● **Task item**: Using the records below, quote only the span that opens with the line containing "successfull_dribbles: 18 -> 1286" and closes with the line containing "fouls_suffered_count: 3 -> 7", exactly and inclusively.

● **Dataset content**:
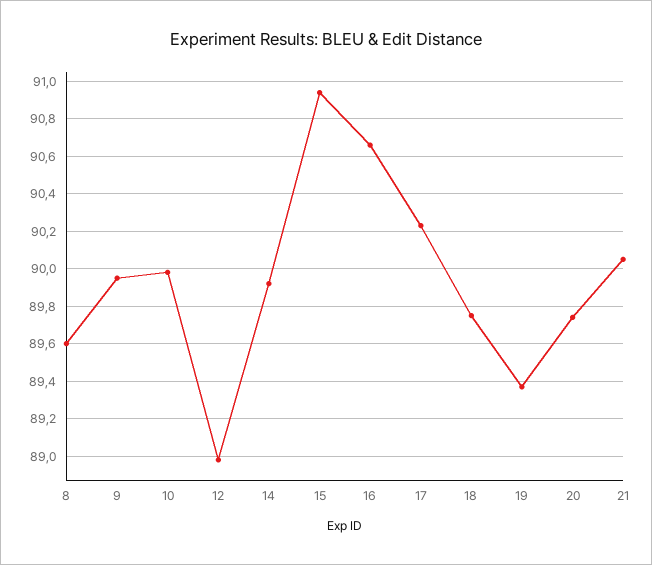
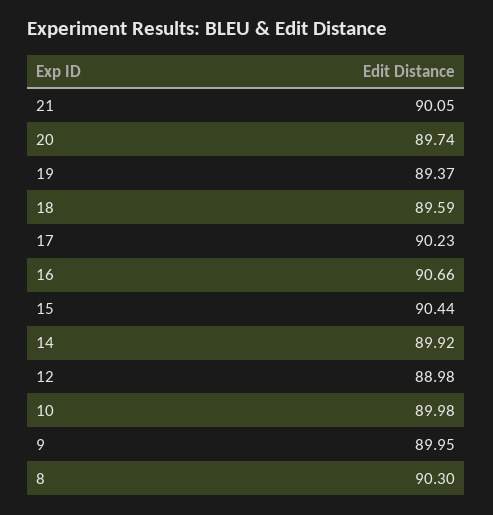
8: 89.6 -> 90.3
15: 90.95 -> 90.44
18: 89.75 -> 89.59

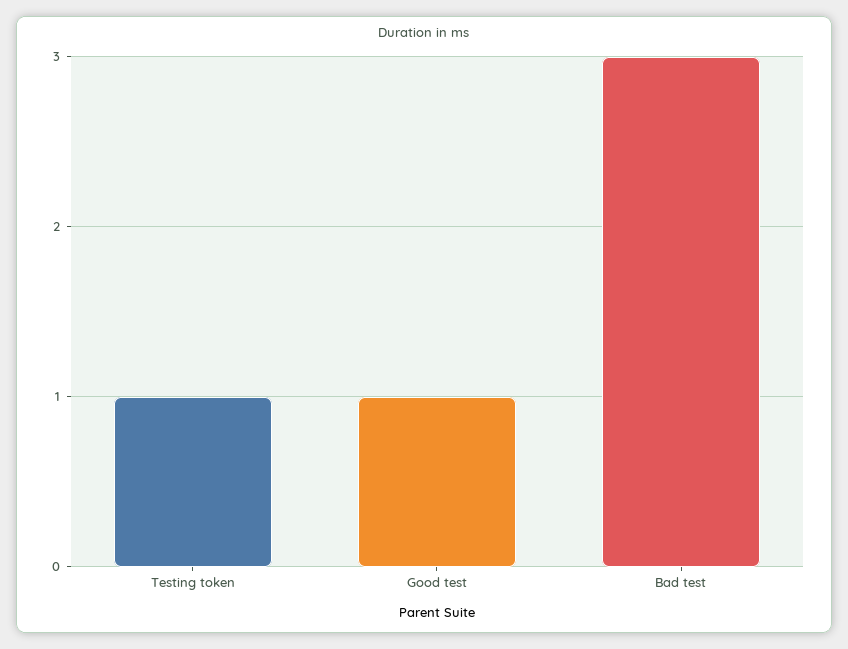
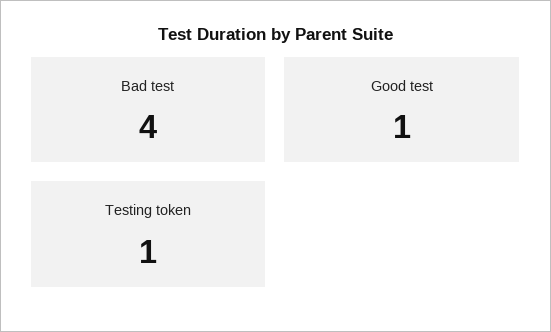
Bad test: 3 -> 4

==

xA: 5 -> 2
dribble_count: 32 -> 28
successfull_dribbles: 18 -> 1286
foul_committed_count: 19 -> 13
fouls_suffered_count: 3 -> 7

● **Written response**:
successfull_dribbles: 18 -> 1286
foul_committed_count: 19 -> 13
fouls_suffered_count: 3 -> 7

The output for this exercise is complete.